From another perspective, a significant consequence of pursuing a Mediterranean style diet is environmental. The effects to the climate of raising beef are hugely detrimental, requiring more water and producing tremendously more greenhouse-trapping gases into the atmosphere. Because of its emphasis on plants as opposed to meat, the MedDiet produces more oxygen, and more carbon dioxide consumed. It has a smaller water footprint and lower greenhouse gas emissions compared with the other dietary patterns. And as temps rise globally, these concerns grow from secondary to life-threatening.
An important attribute of the MedDiet is the focus on eating patterns as opposed to strict formulations.
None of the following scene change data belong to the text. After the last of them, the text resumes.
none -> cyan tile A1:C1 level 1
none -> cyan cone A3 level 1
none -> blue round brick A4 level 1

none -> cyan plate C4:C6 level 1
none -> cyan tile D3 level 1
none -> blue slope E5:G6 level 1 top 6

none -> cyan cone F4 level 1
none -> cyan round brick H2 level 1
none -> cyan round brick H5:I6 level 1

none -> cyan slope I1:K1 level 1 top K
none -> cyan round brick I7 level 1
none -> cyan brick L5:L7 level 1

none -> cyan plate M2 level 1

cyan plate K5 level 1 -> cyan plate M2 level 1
There are no calorie or fat calculations. And because many different countries practice the same concepts, there are many variations depending on regional availability of the beneficial foodstuffs. There is no specific definition, with flexibility in how it manifests. This attribute allows one to tailor it to their needs and preferences.
The benefits appear to be due, at least in part, to the healthy fats consumed in the Mediterranean Diet, which are derived from foods like olive oil, nuts and fish. The reduction of saturated fat and trans-fat is an additional factor in its health benefits. Small amounts of saturated fat are important but too much raises your bad cholesterol, increasing the risk of plaque buildup in your arteries. On the other hand, trans fat has no health benefits whatsoever, being completely artificial. Both of these bad fats appear likely to increase blood-borne levels of inflammation.
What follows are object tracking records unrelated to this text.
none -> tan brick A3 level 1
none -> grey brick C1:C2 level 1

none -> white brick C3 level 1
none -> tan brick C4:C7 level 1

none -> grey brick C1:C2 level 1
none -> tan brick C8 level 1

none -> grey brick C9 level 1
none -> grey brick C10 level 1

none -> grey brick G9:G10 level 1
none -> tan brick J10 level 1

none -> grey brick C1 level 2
Those aiming to align their dietary regimen with the MedDiet should make vegetables the foundation of their foodstuffs. Also important is regular consumption of beans, lentils, and nuts. Whole grains are recommended as part of the MedDiet, eschewing refined carbohydrates and processed flours. Also part of the dietary regimen is a moderate amount of cheese and yogurt.
The Mediterranean diet limits the use of sodium, healthy since a diet high in sodium can raise your blood pressure. There is minimal consumption of sugars and refined carbohydrates, which have numerous harmful effects on our body. Foods high in refined carbs can lead to spikes in blood sugar levels, encouraging metabolic syndrome, diabetes and prediabetes, as well as central adiposity.
Western medicine would like to distill health-giving therapies down to a single agent, but this is not how nature works. Studies have ably demonstrated the diverse assortment of food types in the MedDiet are optimal for health. There’s no single food or ingredient responsible for the many benefits. Instead, the diet is good for you because of the combination of nutrients it provides. The MedDiet is unique, especially because of the relatively high intake of nuts and olive oil, along with including a moderate intake of wine.
The global industrialization of society has led to a rapid dissemination of ultra-processed foods, fast food, and unhealthy eating patterns. An overview of disease trends reveals a clear association with the Western diet, with its emphasis on meat at every meal, packaged foods, and the ubiquitous use of saturated and trans fats.
Although definitive information about nutrition and its relationship to health and disease prevention has been slow in coming, the evidence now is clear. We have done enough studies and gathered sufficient evidence. We know that health, well-being, and longevity are fostered, encouraged, and more likely achieved, if one follows the tenets of the Mediterranean diet.